Remember that they may have witnessed you being ill and that they may be frightened this might happen again. If your ICD fires then it may help, once you have fully recovered, to talk it through with your children and explain what has happened.

Back to top

Sex and pregnancy

Pregnant woman

If you are planning to get pregnant, you must talk to your doctor.

There are two common worries about an ICD in a sexual relationship: that increasing your heart rate during sex will cause your ICD to fire and what it would do to your partner if it did fire during intercourse.

It is normal for your heart rate to increase when you are physically active; this provides the blood supply and nutrients your body needs. This is very different to a fast arrhythmia that will need to be corrected.

If your ICD happens to fire during intercourse it will not cause any harm to your partner.

A misconception about having an ICD is not being able to conceive and give birth naturally. This is not necessarily the case; women have had children and cared for them successfully with an ICD. If you are planning to get pregnant you must talk to your doctor as you will need to be carefully monitored throughout your pregnancy.

Physical activity / exercise

Some people are afraid to be physically active after having an ICD fitted. After your wound has healed (usually about 10 days), any limitation on your activity levels will only be determined by your underlying condition. You should always seek individual advice from your doctor before attempting any new physical activity.


You must ask your doctor for guidance on driving with an ICD. Visit the driving with a heart condition page for more information.

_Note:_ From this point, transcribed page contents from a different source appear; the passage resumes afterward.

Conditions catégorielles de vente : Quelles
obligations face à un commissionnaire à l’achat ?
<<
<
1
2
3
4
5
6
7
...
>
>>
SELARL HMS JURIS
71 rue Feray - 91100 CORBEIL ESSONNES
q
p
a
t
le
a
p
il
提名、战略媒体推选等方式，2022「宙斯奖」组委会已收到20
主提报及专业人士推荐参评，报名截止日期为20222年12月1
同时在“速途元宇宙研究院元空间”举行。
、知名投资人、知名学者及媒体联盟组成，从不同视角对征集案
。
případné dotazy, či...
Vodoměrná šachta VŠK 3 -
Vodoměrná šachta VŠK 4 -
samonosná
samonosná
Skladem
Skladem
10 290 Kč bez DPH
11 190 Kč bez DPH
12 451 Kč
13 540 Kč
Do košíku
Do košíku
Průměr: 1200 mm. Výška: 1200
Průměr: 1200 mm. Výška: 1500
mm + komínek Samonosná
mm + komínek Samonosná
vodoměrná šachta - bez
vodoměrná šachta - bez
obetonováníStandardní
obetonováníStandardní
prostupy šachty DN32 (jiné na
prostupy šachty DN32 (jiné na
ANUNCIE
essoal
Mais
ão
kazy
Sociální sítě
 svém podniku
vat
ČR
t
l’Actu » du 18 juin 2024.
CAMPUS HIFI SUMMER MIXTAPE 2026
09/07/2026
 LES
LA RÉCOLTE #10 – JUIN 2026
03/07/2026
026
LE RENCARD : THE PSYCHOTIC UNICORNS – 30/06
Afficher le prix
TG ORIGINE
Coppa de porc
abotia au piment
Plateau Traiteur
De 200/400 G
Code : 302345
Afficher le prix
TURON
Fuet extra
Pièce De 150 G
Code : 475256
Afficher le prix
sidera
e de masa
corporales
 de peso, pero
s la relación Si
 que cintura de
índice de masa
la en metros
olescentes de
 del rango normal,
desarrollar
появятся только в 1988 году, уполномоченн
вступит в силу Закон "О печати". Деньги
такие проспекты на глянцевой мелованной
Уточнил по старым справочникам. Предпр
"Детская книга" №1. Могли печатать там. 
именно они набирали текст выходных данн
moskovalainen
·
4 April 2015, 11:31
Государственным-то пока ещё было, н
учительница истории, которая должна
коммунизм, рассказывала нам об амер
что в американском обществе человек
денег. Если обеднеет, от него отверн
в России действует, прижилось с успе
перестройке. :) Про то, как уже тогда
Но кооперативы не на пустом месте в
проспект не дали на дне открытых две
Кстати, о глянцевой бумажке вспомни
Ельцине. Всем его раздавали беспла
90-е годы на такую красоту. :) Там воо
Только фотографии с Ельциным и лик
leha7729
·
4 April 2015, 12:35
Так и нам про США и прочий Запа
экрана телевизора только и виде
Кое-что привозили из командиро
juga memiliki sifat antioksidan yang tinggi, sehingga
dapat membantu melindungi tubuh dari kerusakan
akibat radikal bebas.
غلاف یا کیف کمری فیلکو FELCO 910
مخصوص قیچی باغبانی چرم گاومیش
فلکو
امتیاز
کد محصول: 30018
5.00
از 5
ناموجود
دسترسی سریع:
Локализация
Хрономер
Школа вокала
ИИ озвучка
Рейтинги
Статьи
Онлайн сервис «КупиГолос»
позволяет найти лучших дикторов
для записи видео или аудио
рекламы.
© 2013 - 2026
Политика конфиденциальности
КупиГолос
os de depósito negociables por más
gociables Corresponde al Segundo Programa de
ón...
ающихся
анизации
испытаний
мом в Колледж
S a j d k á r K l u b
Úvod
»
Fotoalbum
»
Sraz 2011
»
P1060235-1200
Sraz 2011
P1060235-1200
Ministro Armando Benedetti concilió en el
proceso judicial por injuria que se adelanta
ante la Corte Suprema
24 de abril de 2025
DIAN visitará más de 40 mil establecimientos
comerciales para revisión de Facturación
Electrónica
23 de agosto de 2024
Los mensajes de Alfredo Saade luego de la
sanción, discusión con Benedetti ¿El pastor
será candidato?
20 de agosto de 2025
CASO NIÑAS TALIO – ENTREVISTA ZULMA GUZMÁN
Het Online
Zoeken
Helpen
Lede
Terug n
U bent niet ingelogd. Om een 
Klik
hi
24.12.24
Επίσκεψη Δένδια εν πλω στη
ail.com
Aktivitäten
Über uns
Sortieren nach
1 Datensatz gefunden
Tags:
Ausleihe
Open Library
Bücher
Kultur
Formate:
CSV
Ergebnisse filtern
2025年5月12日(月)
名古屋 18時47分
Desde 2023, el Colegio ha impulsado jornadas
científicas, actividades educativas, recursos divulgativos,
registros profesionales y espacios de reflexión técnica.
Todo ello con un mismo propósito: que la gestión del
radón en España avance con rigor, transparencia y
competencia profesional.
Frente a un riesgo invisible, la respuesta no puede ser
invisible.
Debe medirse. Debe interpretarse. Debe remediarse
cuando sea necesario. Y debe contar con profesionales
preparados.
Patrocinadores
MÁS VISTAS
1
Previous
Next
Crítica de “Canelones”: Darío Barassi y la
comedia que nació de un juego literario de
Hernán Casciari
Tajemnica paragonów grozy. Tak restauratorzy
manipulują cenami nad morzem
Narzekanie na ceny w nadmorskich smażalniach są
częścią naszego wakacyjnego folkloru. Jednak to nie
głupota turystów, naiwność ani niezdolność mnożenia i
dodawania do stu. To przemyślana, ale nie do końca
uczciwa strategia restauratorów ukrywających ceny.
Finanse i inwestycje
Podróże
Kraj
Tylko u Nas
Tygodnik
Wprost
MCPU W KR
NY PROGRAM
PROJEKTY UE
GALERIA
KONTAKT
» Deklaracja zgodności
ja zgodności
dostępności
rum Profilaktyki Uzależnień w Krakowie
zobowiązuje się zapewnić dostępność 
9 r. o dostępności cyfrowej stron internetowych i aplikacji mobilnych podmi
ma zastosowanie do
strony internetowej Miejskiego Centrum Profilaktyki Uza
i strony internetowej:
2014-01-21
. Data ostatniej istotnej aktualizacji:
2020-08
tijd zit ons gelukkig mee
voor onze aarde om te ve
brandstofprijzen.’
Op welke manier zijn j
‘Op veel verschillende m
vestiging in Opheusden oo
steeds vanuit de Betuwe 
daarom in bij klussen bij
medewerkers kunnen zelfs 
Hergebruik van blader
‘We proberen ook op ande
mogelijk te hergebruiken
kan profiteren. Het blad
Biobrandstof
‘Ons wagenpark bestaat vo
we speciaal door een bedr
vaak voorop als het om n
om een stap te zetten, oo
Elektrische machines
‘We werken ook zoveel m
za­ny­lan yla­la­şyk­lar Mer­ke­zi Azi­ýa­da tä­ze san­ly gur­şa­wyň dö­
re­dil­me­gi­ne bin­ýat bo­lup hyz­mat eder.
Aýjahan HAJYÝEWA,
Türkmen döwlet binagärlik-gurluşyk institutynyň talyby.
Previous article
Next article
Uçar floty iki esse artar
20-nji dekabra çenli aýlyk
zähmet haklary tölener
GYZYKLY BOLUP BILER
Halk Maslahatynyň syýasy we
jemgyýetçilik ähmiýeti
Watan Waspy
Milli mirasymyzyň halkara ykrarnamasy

You will need to tell airport security that you have a ICD as the metal in the box may set off the alarm. The flying with a heart condition page has further information about travel.


Even though you may feel well, after having your ICD fitted, you do still have a heart condition. So it is advisable to tell your insurance company in case they refuse compensation or benefits in the future because you failed to disclose details. Compare companies before paying a higher premium.